● **What is needed**
The line with "- L2 vertebra: box" marks the start; write out that line and all following lines through the end of the listing, exactly.

=== Section Start ===

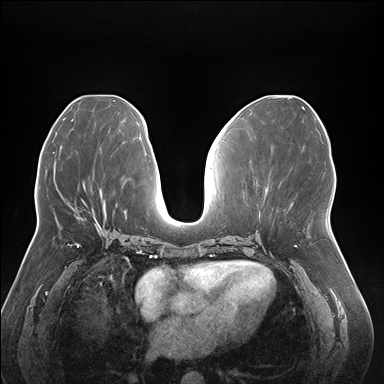
Breast MRI (dynamic contrast-enhanced), one axial slice; slice 78 of 176 in the series (ordered by position); dynamic contrast-enhanced series, time point 2 of 7 at this slice position (early post-contrast); 1.5 T; TE 1.5 ms, TR 4.1 ms; 1.1 mm slice thickness; 384 × 384 image matrix. Female patient.
Annotated regions visible in this slice (semi-automatic segmentation, software-assisted and operator-edited):
- enhancing-tissue mask used for the functional tumour volume (all voxels passing the contrast-enhancement thresholds inside the analysis volume; usually the tumour): bounding box [x1, y1, x2, y2] px = [76, 216, 101, 229]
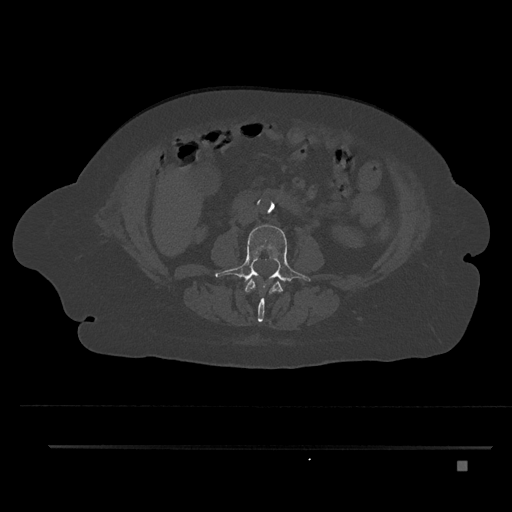
CT including the spine, one axial slice. Position 136 of 797 along the scan axis. Reconstruction kernel Br40s/3. Bone window (W 1800 / L 400 HU). 0.5 mm slice thickness. 512 × 512 image matrix, field of view 437 × 437 mm. Patient: female, 76 years. Case-level facts recorded for this patient, not image findings: primary cancer: lung.
Annotated regions visible in this slice (semi-automatically segmented with operator editing):
- L2 vertebra: box from (x=245, y=279) to (x=283, y=322) px
- L3 vertebra: (x=215, y=224)–(x=311, y=289)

=== Section End ===

● **Exercise response**
- L2 vertebra: box from (x=245, y=279) to (x=283, y=322) px
- L3 vertebra: (x=215, y=224)–(x=311, y=289)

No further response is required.